Camila has a natural talent; she is very spontaneous and moldable. The idea is that she can make this a life choice. Now you have to support the family and not lose your way.
— Luis Jara, La Cuarta

During December 2010, Silva began preparing her performance for the Viña del Mar Festival, where she commented that she would love Claudio "El Gitano" Valdés to also participate with her. Claudio took second place in the talent competition where she was the winner. Virginia Reginato, mayor of Viña del Mar, referred to Silva's participation in the festival, saying that she did not comply with the requirements of artists presented at the festival, so she could only be in the opening of one night. On 21 December 2010, Silva received recognition from the Municipality of San Pedro de la Paz, as part of a show supporting the development of that municipality's arts and culture. This award was added to one already received on 7 December 2010 from the mayor of San Pedro de la Paz, where she was recognized as the "2010 Outstanding Artist" during the city's anniversary.

===2011===
She was presented at the beginning of 2011 at the 3rd Festival of the Voice of San Pedro de la Paz and at the commemorations of the Sanatajuanina Week of the commune of Santa Juana. Silva was presented on 23 February 2011, at the opening of that day of the 2011 Viña del Mar Festival, as part of a tribute to the Argentine singer Sandro, who died in early 2010. At the end of March 2011, she participated with Manuel García in the launch of the annual Hogar de Cristo campaign in the Bío Bío Region. Silva performed at the Fiebre de baile and Talento Chileno finale during 2011, singing "Último Día", which was the first single from her debut album with the Sony Music label that debuted in stores on 8 November 2011. However this first single failed to enter the popularity charts. The second single from this album was "Al Fin Te Encontré", which was released online by the record company the first week of October 2011, as well as being released on radio, making a slight impact during the first months. However, beginning in March 2012, the song began to gain a radio audience, returning to the charts and causing the company to delay the release of the next single.

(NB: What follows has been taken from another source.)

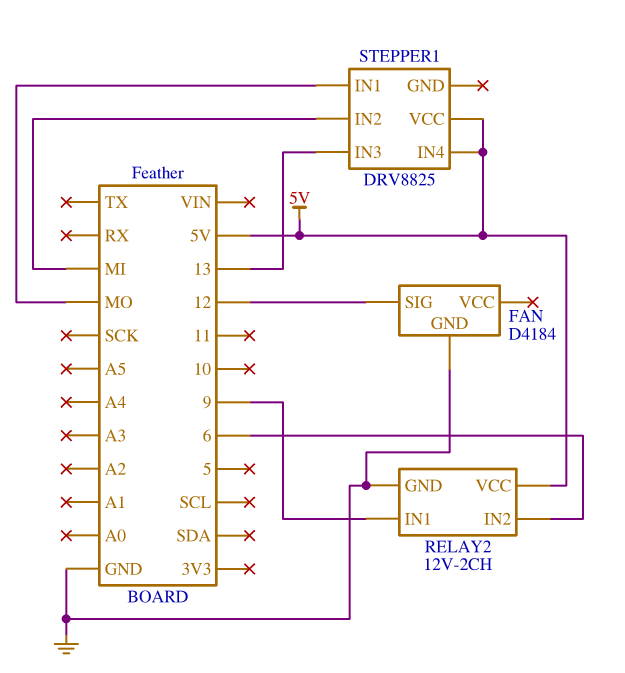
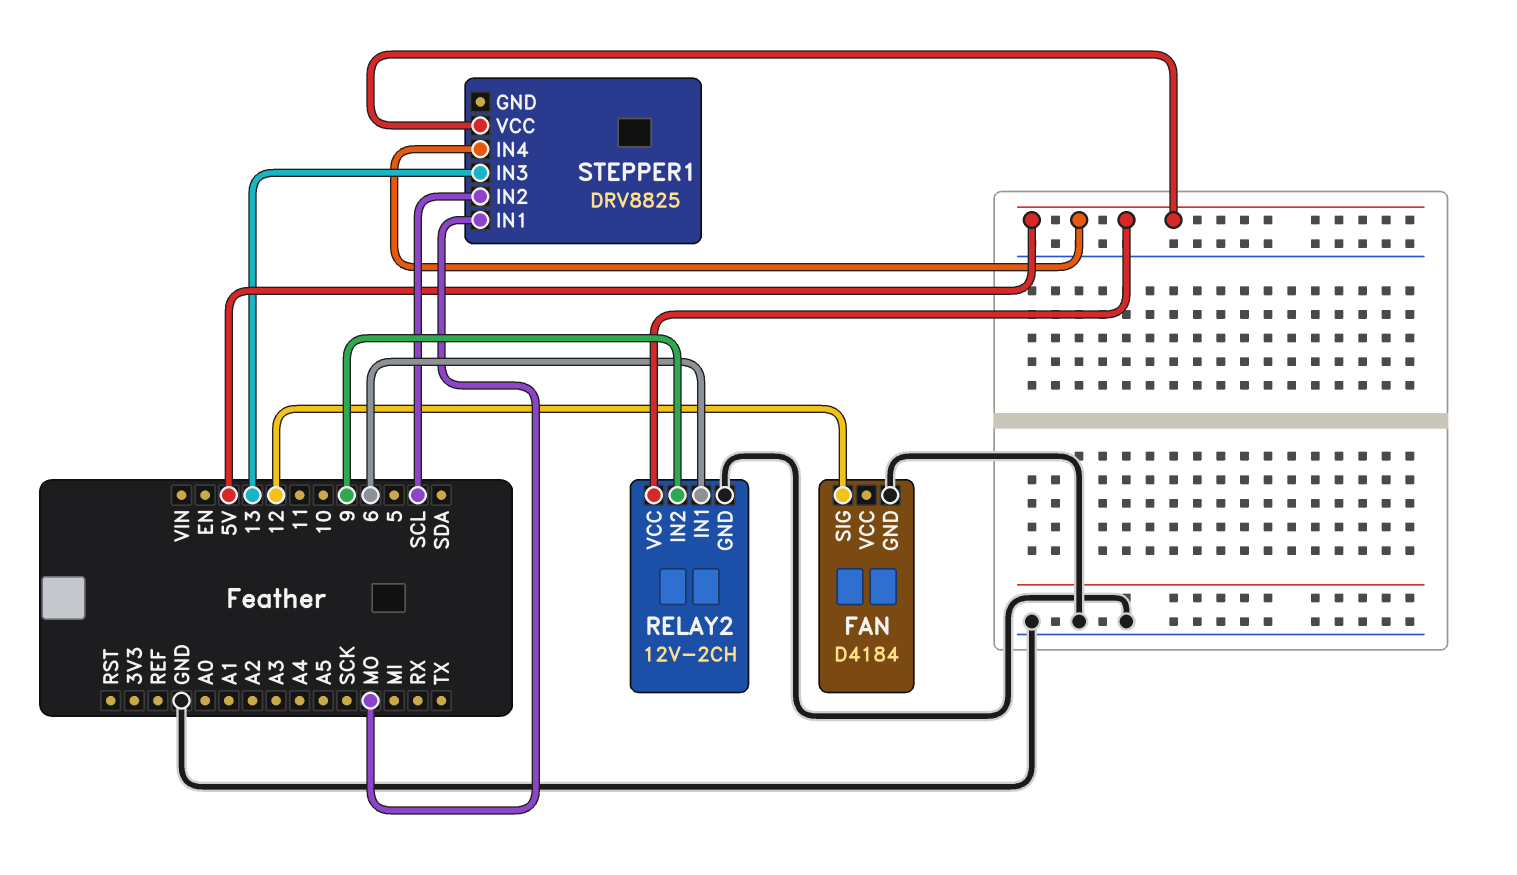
RELAY2 pin IN1: 9 -> 6
RELAY2 pin IN2: 6 -> 9
STEPPER1 pin IN2: MI -> SCL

On 25 June 2012, she released the second single, "Distancia". On 31 July of the same year, the video of her first single "Al Fin te encontré" was released on her official Vevo account, consisting of a live performance of the song. During the same period, several songs from her debut album were used as the soundtrack of the successful television series Soltera otra vez on Canal 13.

On 22 March 2014, Camila Silva was present at the first edition of the Daniel Zamudio Diversity Festival, a festival organized to commemorate the young homosexual man brutally murdered in 2012 and in favor of diversity in any field and promotion of non-discrimination, especially for LGBT people. Other Chilean artists who participated in this festival were Saiko, Gepe, Difuntos Correa, K-Réena, and Denise Rosenthal.

==Musical style==
Silva's music is predominantly pop, although it includes acoustic sounds, including pop rock ballads. Love and amorous disappointments are the main themes used in her songs, which she writes herself. Her major musical influences are Lily Allen, Regina Spektor, and Francisca Valenzuela.

==Discography==
===Studio albums===

Title: Details; Top position; Certifications
CHI
Camila Silva [es]: Release: 8 November 2011; Label: Sony Music; Formats: CD, Digital download;; 38

===Singles===

Title: Year; Top position; Certifications; Album
CHI
"Último día": 2011; —; Camila Silva [es]
"Al fin te encontré": 32
"Distancia": 2012; 72
"—" signifies a song which was released but did not appear in the charts.